Function handlers receive the request parameters and get all the necessary information to process the request including API calls, database lookup and calculations. The function handler then calls the correct response generator will all the parameters that the response generator functions needs to compile a request.
The response generator uses the parameters to determine the correct response template to use and all the parameter needs to fill in the templates (like product names, the temperature or whatever information the user requested). This can be useful when you’d like to randomize what request a user receives or change the response template based on a parameter.
These generators should use data structures that allow for different languages (English, Japanese, German, etc.) as well as different responses based on where the request is coming from: a phone, a voice-only interface, a platform requiring specific response structure or other requests that would require a specific or specifically structured response.
The response template include all the possible responses your application can return to the user. For parameters and wildcard parameter template string are use so that the response generator can fill in the required information.
The response is then bubbled up back through the stack, to the natural language understanding provider to the conversational platform and back to the user to read or hear. Remember to design these templates will different languages in mind (English, Japanese, German, etc.). If you are starting a multi-lingual agent from scratch you may want to consider having different response template files for each language and region (en-US, en-GB, zh-CN, de-CH, etc.).
Considering Voice and Graphical Elements in Conversation
If you are targeting a voice platform (Google Home, Alexa, telephone call, etc.) special precautions have to be taken when crafting your responses. Users can be easily frustrated by long answers to their questions and can quickly become impatient if your responses are not laser-focused on answering their query. Some of the following guidelines can also be useful when developing for voice-based interfaces:
- Use contractions (is not → isn’t, can not → can’t, etc.) goes a long way in making a response feel like talking to a human.

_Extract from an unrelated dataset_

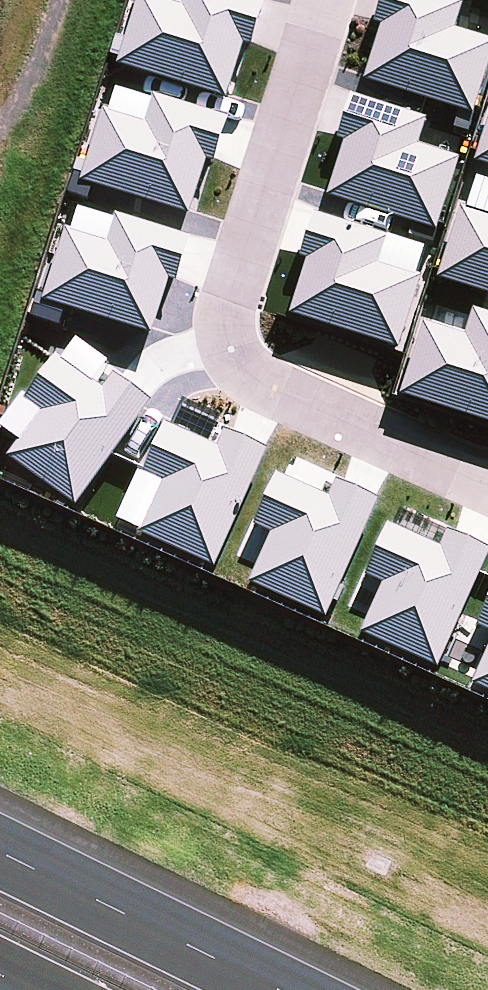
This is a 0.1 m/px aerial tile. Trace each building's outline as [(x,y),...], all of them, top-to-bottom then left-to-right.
[(137,2),(114,73),(224,109),(241,55),(249,58),(264,12),(226,0),(184,0),(179,16),(137,2)] [(137,2),(179,16),(184,0),(138,0),(137,2)] [(487,63),(487,48),(452,37),(460,10),(427,0),(380,0),(370,31),(378,33),(360,90),(469,124),(487,63)] [(432,240),(455,165),(414,153),(423,126),(347,102),(333,147),(341,149),(323,206),(432,240)] [(103,118),(79,190),(188,225),(205,171),(213,174),(228,128),(152,104),(143,131),(103,118)] [(469,169),(487,175),(487,111),(469,169)] [(487,225),(487,189),(473,185),(463,217),(487,225)] [(455,214),(432,287),(487,304),(487,225),(455,214)] [(285,321),(394,357),(417,286),(411,284),(373,272),(382,245),(310,222),(295,267),(302,269),(285,321)] [(66,237),(42,309),(150,344),(167,290),(176,293),(190,248),(114,223),(105,250),(66,237)] [(420,258),(382,245),(373,272),(411,284),(420,258)] [(469,316),(460,344),(419,330),(396,403),(487,433),(487,323),(469,316)] [(75,514),(151,411),(112,383),(102,397),(56,364),(22,410),(38,422),(7,465),(75,514)] [(211,576),(264,459),(220,439),(213,455),(163,433),(141,483),(157,490),(134,541),(211,576)] [(323,625),(376,508),(332,488),(325,505),(273,481),(249,534),(268,542),(246,590),(323,625)] [(435,675),(487,558),(444,538),(436,554),(384,531),(360,584),(379,592),(357,640),(435,675)] [(472,635),(487,642),(487,598),(472,635)] [(468,691),(487,700),(487,648),(468,691)]
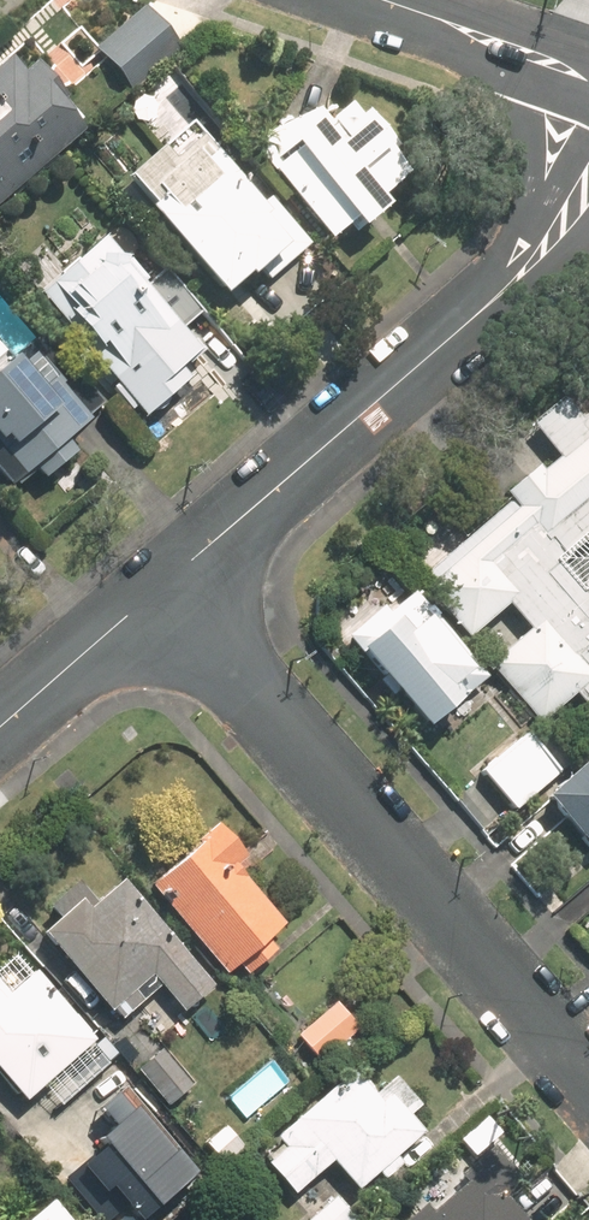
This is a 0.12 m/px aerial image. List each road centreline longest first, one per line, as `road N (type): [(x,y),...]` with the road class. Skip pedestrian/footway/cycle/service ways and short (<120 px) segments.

- Include support for no-input responses (platform dependant)
- Test your app on the target devices, speech to text can be dependant on device
Most messaging platforms also include the ability to add graphical elements to chat like cards, lists, suggestion chips and many others. The most important guideline to follow for visual interfaces is to keep related visual and dialog elements close together. For example: If you are both answering and question and asking one of your own is a single response, display the answer to their questions first (keeping their question and answer visual close together) and then asking your own question (putting your question closest to their response). Most designs are very straightforward with few elements to work with but some of these guidelines can be helpful:
- Text displayed should be a subset of TTS, when it makes sense
- Don’t unnecessarily repeat information
- Take advantage of information that is already present
Go build something!
Developing conversations isn’t a simple task, but machine learning has made it possible to have a conversation with your user much more naturally than before and can be the best way to accomplish some tasks. In that light, now is the time to start building conversational interfaces to enable users to interact with your users more easily and open up your app to new use cases and audiences.